**Work task:** Please write out exactly the lines of the data below from the line holding "fx_px: 1097" through the line holding "f_number: 1.78", and leave out the rest.

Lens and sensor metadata
──────────

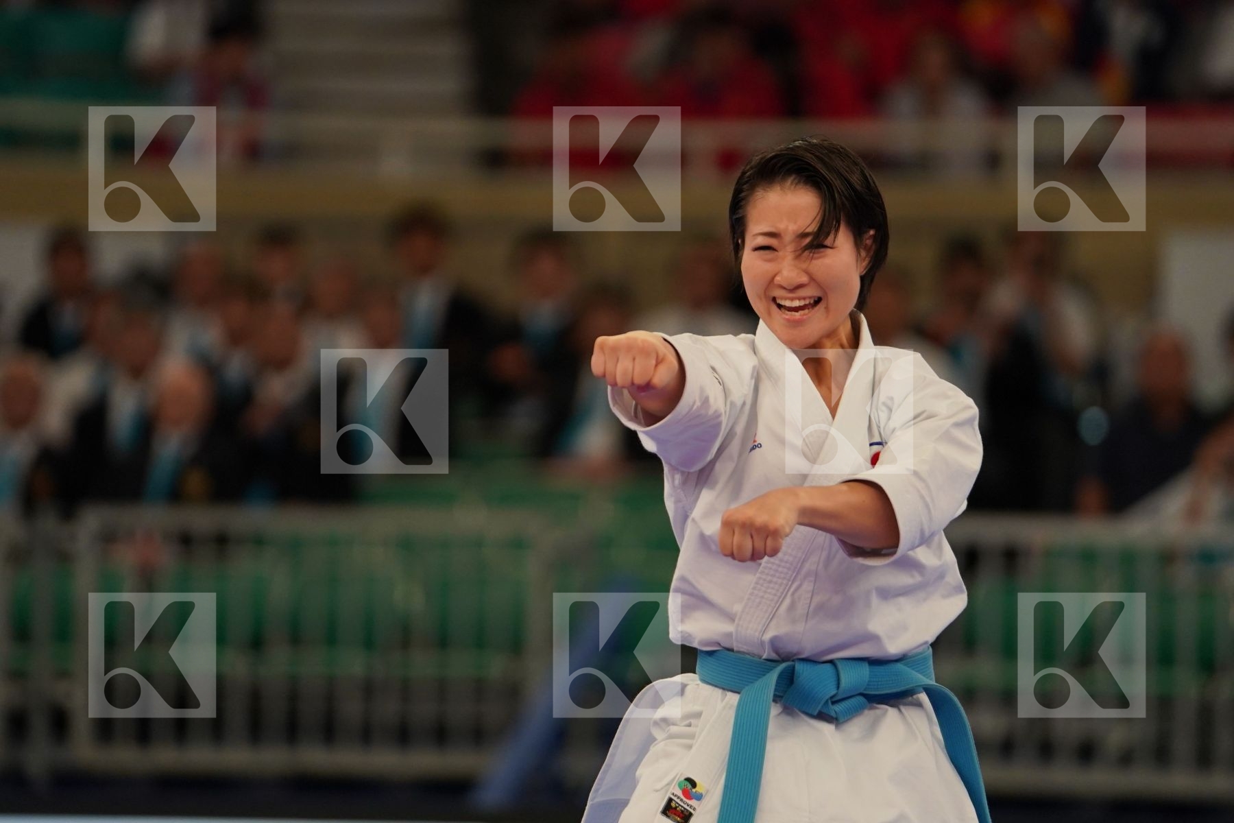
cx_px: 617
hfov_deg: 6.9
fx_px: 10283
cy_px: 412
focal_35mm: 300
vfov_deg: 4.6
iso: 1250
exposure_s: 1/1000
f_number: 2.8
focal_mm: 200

──────────

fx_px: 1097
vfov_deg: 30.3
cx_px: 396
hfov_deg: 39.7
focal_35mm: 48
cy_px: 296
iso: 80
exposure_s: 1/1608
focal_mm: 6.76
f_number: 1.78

──────────

**Answer to the exercise:**
fx_px: 1097
vfov_deg: 30.3
cx_px: 396
hfov_deg: 39.7
focal_35mm: 48
cy_px: 296
iso: 80
exposure_s: 1/1608
focal_mm: 6.76
f_number: 1.78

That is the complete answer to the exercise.